Breaking the Silence (BTS) partners are being deeply impacted by this in multiple ways and are also providing exemplary responses in the face of these challenges.  In the Rabinal region, the Community Legal Clinic (ABJP) continues their work to provide legal support to support communities despite obstacles such as the temporary suspension of cases such as the Maya Achi’ case on sexual violence and the looming threat of the amnesty law which would provide retroactive immunity to war criminals and set them free.  The New Hope Foundation (NHF) meanwhile continues to support and train teachers in delivering educational guidance to students as well as providing support to families with the distribution of school work as well as basic foods.  Partners in Xinka territory have continued to support their communities with education campaigns, providing basic food and hygiene supplies, and supporting the Peaceful Resistance through the reopening of the Casillas encampment despite mounting defamation campaigns, intimidation, threats and criminalization charges faced by communities in resistance.  In the central highlands, the Mesoamerican Permaculture Institute (IMAP) has continued to broaden their engagement and reach of communities in support of local, organic, and native agriculture to fortify food sovereignty in the region by creating markets for local farmers.  Also in that region as well as nationally, the Highland Small Farmers Committee (CCDA) has overcome the destruction of their offices due to heavy rains and continues to mount political pressure in denouncing the state of siege and increased militarization in various regions of the country including Nahualá/Santa Catarina Ixtahuacán as well as Izabal and Alta Verapaz.  On August 13th, they held a press conference where they called for the immediate distribution of Congressional funds for small family farming, and transparency with respect to the selection of beneficiaries for productive projects.

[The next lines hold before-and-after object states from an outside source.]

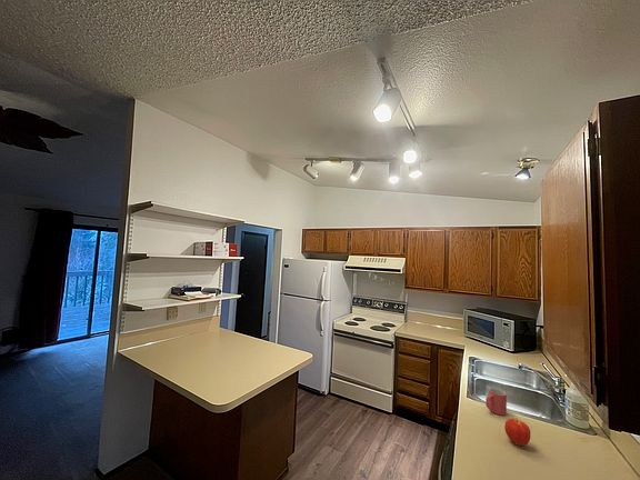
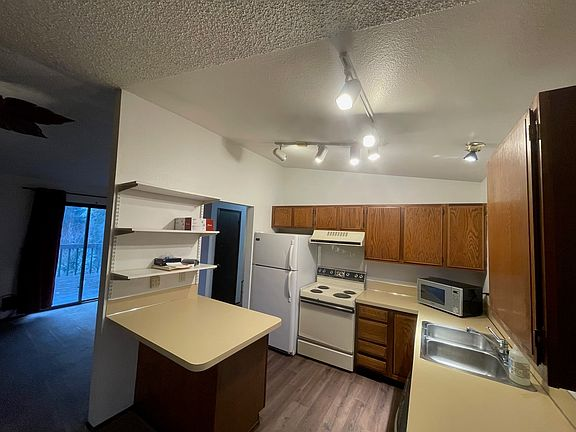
- mug [484,388,508,417]
- apple [503,418,531,447]
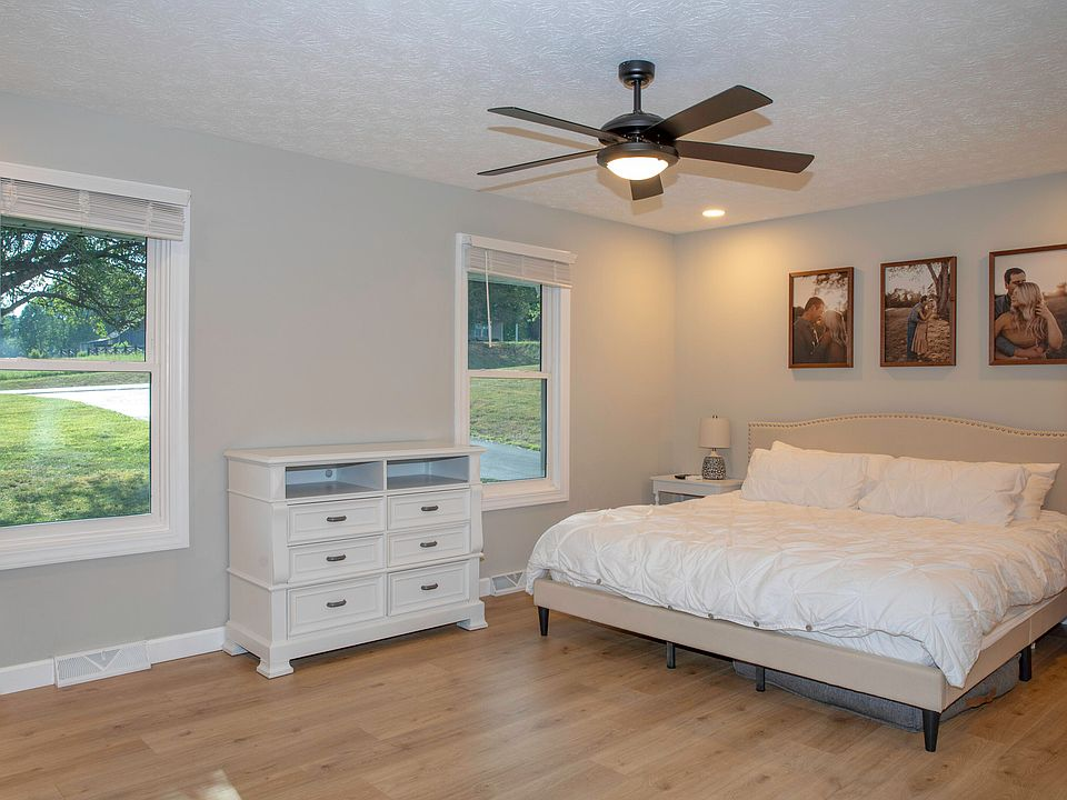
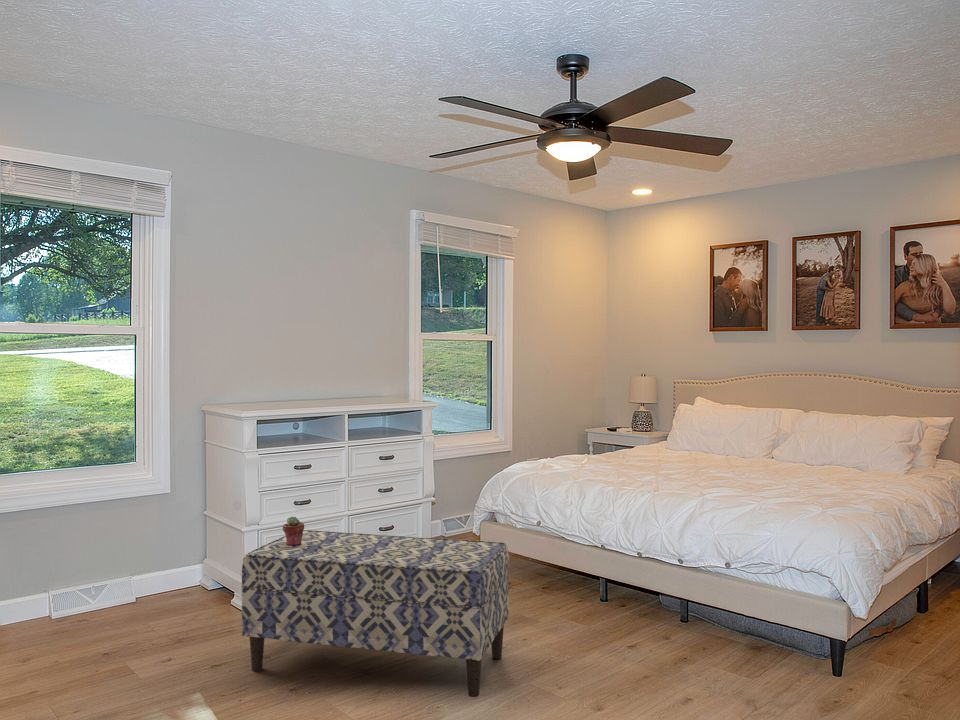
+ bench [241,529,510,698]
+ potted succulent [282,515,305,546]
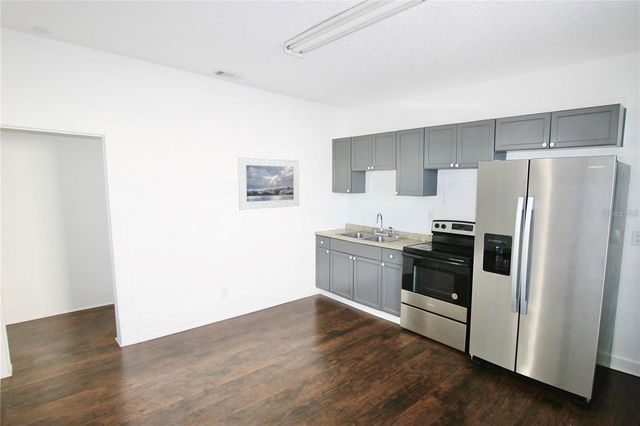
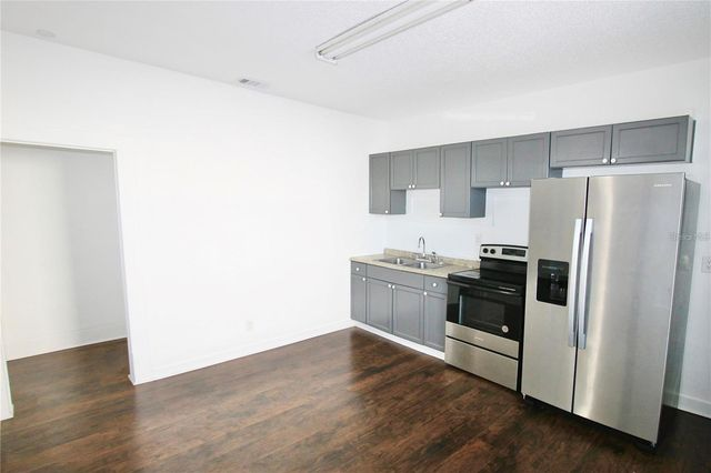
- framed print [237,156,300,211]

In this context, we continue to affirm the need and relevance of our work as a network in providing ongoing observation, accompaniment, and support related to the defense of territory, security, and truth, justice, and impunity.  We anticipate the weeks to come to be marked by the evolving struggles of Guatemalans protecting the rule of law, organizing in defense of human rights and land defense including resisting the attacks against proper consultation processes with Indigenous communities in regards to their territories.  As these struggles persist, so too will the new normality of COVID-19 and its ensuing detrimental social, political and cultural impacts.  It is of vital importance that in the weeks and months to come we remain vigilant to the various calls for action and solidarity from our partners, understanding the entrenched links between the challenges they face today and the disposition to take responsible action that we hold in the Global North as a result.  We thank you all for your continuous commitment to solidarity and invite you to keep engaging with our network as we move forward in support of our partners.  We will continue to provide periodic updates and opportunities for you to join and support our work.